Pro mailing list: on Common Lisp and parallel GC

I recently enjoyed this discussion on the pro mailing list. It started with a call of recommendations on music software, and the discussion evolved in discussing parallel garbage collection. By the way, can you site an implementation that has parallel GC?

Pascal Costanza:

«When moving our elPrep software away from Common Lisp, we evaluated C++, Go and Java as potential candidates, and Go turned out to provide the best balance between performance and memory use. We are still using Common Lisp for prototyping, and then translate to Go. These two languages are actually much more similar than it appears at first. […]»

«This was primarily for the lack of good parallel, concurrent garbage collectors in Common Lisp implementations. The CL version of elPrep was actually still a tad faster than any of the C++, Go, or Java versions, but we had to work hard to avoid long GC pauses. elPrep allocates a lot of memory, and the pause time hurts a lot. We solved this by, basically, disabling the garbage collector, and reusing memory manually as much as possible, which turned the program into almost a manually memory-managed affair.»

«Manual memory management became a huge burden because we wanted to add more and more components to the software, and then it becomes almost impossible to predict object lifetimes.»

«We evaluated Go and Java for their concurrent, parallel GCs, and C++ for its reference counting. Interestingly, reference counting is often described as more efficient than GC, but in our case that’s not true: Because there is a huge object graph at some stage that needs to be deallocated, reference counting incurs more or less the same pause that a non-concurrent GC does. That’s why we don’t expect Rust to fare better here either.»

«Again, we’re still prototyping in Common Lisp, which is a huge win, because this makes us much more productive.»

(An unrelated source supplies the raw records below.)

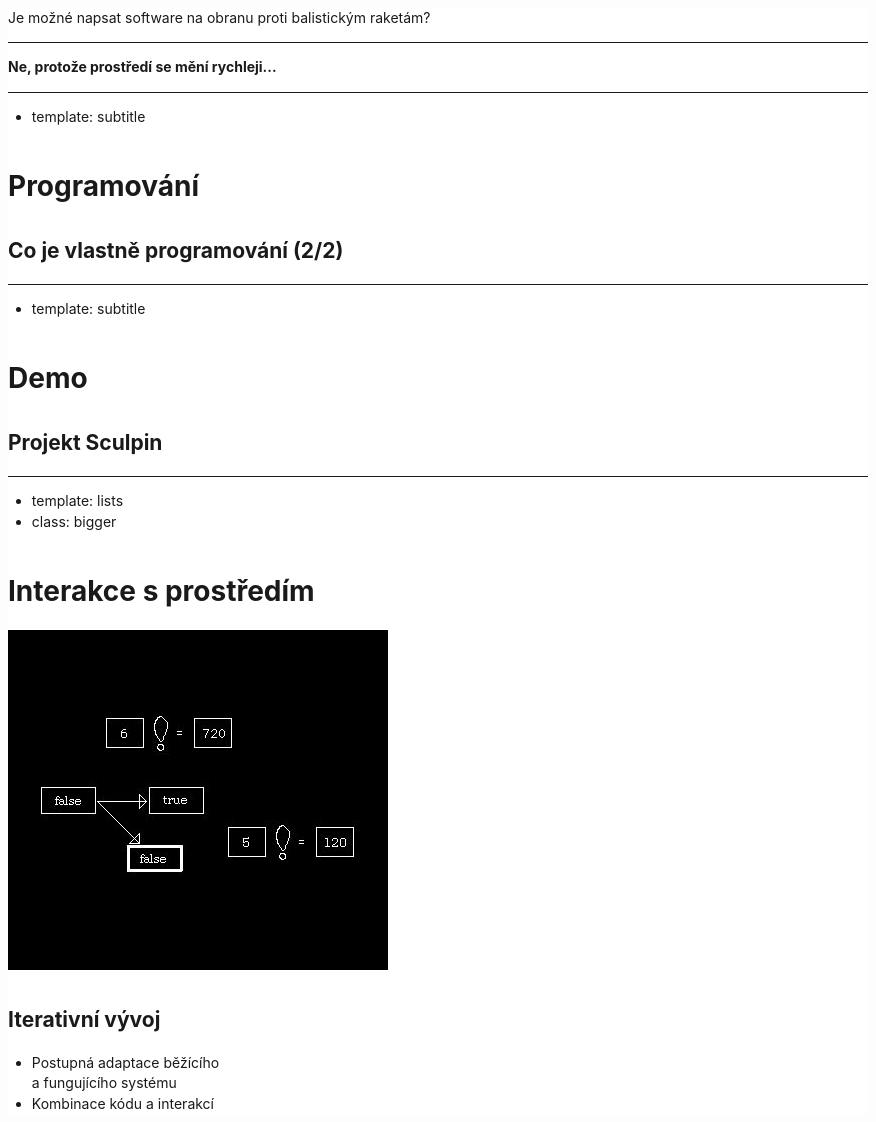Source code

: Je možné napsat software na obranu proti balistickým raketám?

---

**Ne, protože prostředí se mění rychleji...**

---------------------------------------------------------------------------------------------------
- template: subtitle

# Programování
## Co je vlastně programování (2/2)

---------------------------------------------------------------------------------------------------
- template: subtitle

# Demo
## Projekt Sculpin

---------------------------------------------------------------------------------------------------
- template: lists
- class: bigger

# Interakce s prostředím

![](img/pygmalion3.png)

## Iterativní vývoj
- Postupná adaptace běžícího  
  a fungujícího systému
- Kombinace kódu a interakcí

«In my opinion, prototyping in Common Lisp, and then translating to a different programming language for creating the final product, is a perfectly valid professional use of Common Lisp. It’s useful to know which programming languages may be good targets for such an approach. This is, of course, not ideal, because this can easily be misunderstood as a statement that Common Lisp is not fit for purpose. However, I don’t see it that way, and you cannot control people’s perceptions. In our particular case, our manager is on board with this approach, and this allows us to pay for regular licenses for LispWorks. The approach works really well for us.»

Didier Verna:

«I’d be curious to know if there are particularities in CL itself that make this difficult, or if it’s simply because there’s no manpower to improve the GCs we have currently.»

Stelian Ionescu:

«It’s strictly a lack of manpower. Most CL implementations have GCs that were state-of-the-art 25 years ago: they’re either mark-and-sweep or copying & generational, and have to perform all collection while application threads are paused (i.e. stop-the-world), hence the collection pauses that are proportional to the heap size.»

«The newer GCs of Go and the JVM (ZGC and Shenandoah) are not generational and employ techniques such as pointer coloring and store/load barriers by instrumenting all object read/write operations instead of using virtual memory protection (which tends to have a non-indifferent performance penalty), and because they rely heavily on atomic operations to maintain heap consistency the stop-the-world phase is much shorter and only required to update the internal GC metadata. The result is that instead of 99th percentile pauses of 10+ seconds that we see with QPX or other allocation-heavy applications, these newer GCs show 99th percentile pauses of < 10ms, and perhaps medians going from ~500ms to 2ms (YMMV).»

«Here’s a pretty good description of the difference between the two new JVM collectors and how they compare to the older ones: https://www.youtube.com/watch?v=WU_mqNBEacw.»

Martin Cracauer:

«No, it’s as possible as in other languages. Some people don’t want to pay the overall performance penalty for concurrent GC (as in total CPU time/energy spent for any given piece of work).»

«This particularly applies to applications that are query-based, and hence want to be as fast as possible in the non-GC part, and can GC between queries. ITA’s QPX is an example (although they do desire concurrent GC for better monitoring in the production environment).»

«Parallel GC is no problem and implemented.»

Pascal Costanza:

«Which CL implementations have a parallel GC?»

Jeff Caldwell:

«From Franz’s doc on Allegro CL: https://franz.com/support/documentation/10.0/doc/gc.htm#multi-threading-2»

Martin Cracauer:

«Clasp (via Boehm GC and MPS).»

«I thought SBCL was there, but I just checked, not yet. I think Google is pushing for a parallel GC instead, because of response times to their production monitoring.»

«Another untapped source of performance is userfaultfd(2) in the Linux kernel. It allows those GCs that implement a write barrier using page protections SIGSEGV to use the faster userfaultfd interface instead (as opposed to those using a bitmap). This won’t help concurrent GC, but parallel GC would benefit even more than single-thread GC because it uses faster system calls. Proof of concept is here: https://www.cons.org/cracauer/cracauer-userfaultfd.html»

and:

Don’t the latest incarnations of ECL use the Bohem GC?

Daniel Kochmański:

«They do, we plan to resurrect the homegrown gc as an alternative though.»